#### [Task to complete]
Keep every character as it is and output all of the records.

#### [Data excerpts]
------------------------

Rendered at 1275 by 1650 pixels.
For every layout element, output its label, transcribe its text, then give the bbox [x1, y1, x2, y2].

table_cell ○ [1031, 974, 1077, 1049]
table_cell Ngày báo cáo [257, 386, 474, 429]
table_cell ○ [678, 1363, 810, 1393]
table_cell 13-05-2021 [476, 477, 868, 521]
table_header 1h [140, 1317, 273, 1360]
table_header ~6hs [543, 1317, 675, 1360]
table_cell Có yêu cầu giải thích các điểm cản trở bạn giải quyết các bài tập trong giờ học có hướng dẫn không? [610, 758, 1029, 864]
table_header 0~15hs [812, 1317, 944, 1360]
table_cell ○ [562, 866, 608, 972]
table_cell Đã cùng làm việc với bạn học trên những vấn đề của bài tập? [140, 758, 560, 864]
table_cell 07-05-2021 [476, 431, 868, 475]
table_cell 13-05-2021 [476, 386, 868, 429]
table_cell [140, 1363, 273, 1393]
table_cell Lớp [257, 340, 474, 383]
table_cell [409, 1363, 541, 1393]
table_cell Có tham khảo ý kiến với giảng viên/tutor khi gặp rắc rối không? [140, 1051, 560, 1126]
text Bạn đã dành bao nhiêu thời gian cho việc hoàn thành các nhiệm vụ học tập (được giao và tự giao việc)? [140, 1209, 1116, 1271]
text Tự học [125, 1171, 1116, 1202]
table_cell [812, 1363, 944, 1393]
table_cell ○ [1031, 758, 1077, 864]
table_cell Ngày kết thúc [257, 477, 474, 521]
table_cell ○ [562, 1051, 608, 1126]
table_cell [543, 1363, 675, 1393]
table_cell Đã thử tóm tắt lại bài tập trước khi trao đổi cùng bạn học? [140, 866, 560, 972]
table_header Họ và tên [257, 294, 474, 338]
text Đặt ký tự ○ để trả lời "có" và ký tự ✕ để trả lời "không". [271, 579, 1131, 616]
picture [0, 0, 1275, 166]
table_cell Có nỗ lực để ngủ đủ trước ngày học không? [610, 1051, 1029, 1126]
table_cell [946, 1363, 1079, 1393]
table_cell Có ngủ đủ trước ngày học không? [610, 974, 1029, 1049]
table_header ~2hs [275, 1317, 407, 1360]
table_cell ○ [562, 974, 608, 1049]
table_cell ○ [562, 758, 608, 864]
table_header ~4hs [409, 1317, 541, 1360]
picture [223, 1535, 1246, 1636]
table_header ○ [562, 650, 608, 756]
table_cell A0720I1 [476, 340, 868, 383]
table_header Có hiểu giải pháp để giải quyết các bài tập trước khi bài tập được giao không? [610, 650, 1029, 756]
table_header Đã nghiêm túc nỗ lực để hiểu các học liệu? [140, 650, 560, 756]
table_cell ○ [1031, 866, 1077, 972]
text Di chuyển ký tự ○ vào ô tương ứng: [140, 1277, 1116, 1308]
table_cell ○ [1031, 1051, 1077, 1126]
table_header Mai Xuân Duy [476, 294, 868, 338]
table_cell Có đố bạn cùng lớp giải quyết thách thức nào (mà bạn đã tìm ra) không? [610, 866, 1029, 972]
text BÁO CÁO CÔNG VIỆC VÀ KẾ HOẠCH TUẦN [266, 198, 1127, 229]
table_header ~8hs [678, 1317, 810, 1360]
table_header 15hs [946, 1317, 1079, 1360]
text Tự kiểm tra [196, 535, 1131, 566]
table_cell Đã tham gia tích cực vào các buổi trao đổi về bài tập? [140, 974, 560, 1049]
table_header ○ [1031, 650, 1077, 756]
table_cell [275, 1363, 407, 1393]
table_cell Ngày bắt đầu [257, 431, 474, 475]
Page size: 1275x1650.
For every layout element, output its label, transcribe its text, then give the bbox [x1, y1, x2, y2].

------------------------

#### [Written solution]
Rendered at 1275 by 1650 pixels.
For every layout element, output its label, transcribe its text, then give the bbox [x1, y1, x2, y2].

table_cell ○ [1031, 974, 1077, 1049]
table_cell Ngày báo cáo [257, 386, 474, 429]
table_cell ○ [678, 1363, 810, 1393]
table_cell 13-05-2021 [476, 477, 868, 521]
table_header 1h [140, 1317, 273, 1360]
table_header ~6hs [543, 1317, 675, 1360]
table_cell Có yêu cầu giải thích các điểm cản trở bạn giải quyết các bài tập trong giờ học có hướng dẫn không? [610, 758, 1029, 864]
table_header 0~15hs [812, 1317, 944, 1360]
table_cell ○ [562, 866, 608, 972]
table_cell Đã cùng làm việc với bạn học trên những vấn đề của bài tập? [140, 758, 560, 864]
table_cell 07-05-2021 [476, 431, 868, 475]
table_cell 13-05-2021 [476, 386, 868, 429]
table_cell [140, 1363, 273, 1393]
table_cell Lớp [257, 340, 474, 383]
table_cell [409, 1363, 541, 1393]
table_cell Có tham khảo ý kiến với giảng viên/tutor khi gặp rắc rối không? [140, 1051, 560, 1126]
text Bạn đã dành bao nhiêu thời gian cho việc hoàn thành các nhiệm vụ học tập (được giao và tự giao việc)? [140, 1209, 1116, 1271]
text Tự học [125, 1171, 1116, 1202]
table_cell [812, 1363, 944, 1393]
table_cell ○ [1031, 758, 1077, 864]
table_cell Ngày kết thúc [257, 477, 474, 521]
table_cell ○ [562, 1051, 608, 1126]
table_cell [543, 1363, 675, 1393]
table_cell Đã thử tóm tắt lại bài tập trước khi trao đổi cùng bạn học? [140, 866, 560, 972]
table_header Họ và tên [257, 294, 474, 338]
text Đặt ký tự ○ để trả lời "có" và ký tự ✕ để trả lời "không". [271, 579, 1131, 616]
picture [0, 0, 1275, 166]
table_cell Có nỗ lực để ngủ đủ trước ngày học không? [610, 1051, 1029, 1126]
table_cell [946, 1363, 1079, 1393]
table_cell Có ngủ đủ trước ngày học không? [610, 974, 1029, 1049]
table_header ~2hs [275, 1317, 407, 1360]
table_cell ○ [562, 974, 608, 1049]
table_cell ○ [562, 758, 608, 864]
table_header ~4hs [409, 1317, 541, 1360]
picture [223, 1535, 1246, 1636]
table_header ○ [562, 650, 608, 756]
table_cell A0720I1 [476, 340, 868, 383]
table_header Có hiểu giải pháp để giải quyết các bài tập trước khi bài tập được giao không? [610, 650, 1029, 756]
table_header Đã nghiêm túc nỗ lực để hiểu các học liệu? [140, 650, 560, 756]
table_cell ○ [1031, 866, 1077, 972]
text Di chuyển ký tự ○ vào ô tương ứng: [140, 1277, 1116, 1308]
table_cell ○ [1031, 1051, 1077, 1126]
table_header Mai Xuân Duy [476, 294, 868, 338]
table_cell Có đố bạn cùng lớp giải quyết thách thức nào (mà bạn đã tìm ra) không? [610, 866, 1029, 972]
text BÁO CÁO CÔNG VIỆC VÀ KẾ HOẠCH TUẦN [266, 198, 1127, 229]
table_header ~8hs [678, 1317, 810, 1360]
table_header 15hs [946, 1317, 1079, 1360]
text Tự kiểm tra [196, 535, 1131, 566]
table_cell Đã tham gia tích cực vào các buổi trao đổi về bài tập? [140, 974, 560, 1049]
table_header ○ [1031, 650, 1077, 756]
table_cell [275, 1363, 407, 1393]
table_cell Ngày bắt đầu [257, 431, 474, 475]
Page size: 1275x1650.
For every layout element, output its label, transcribe its text, then give the bbox [x1, y1, x2, y2].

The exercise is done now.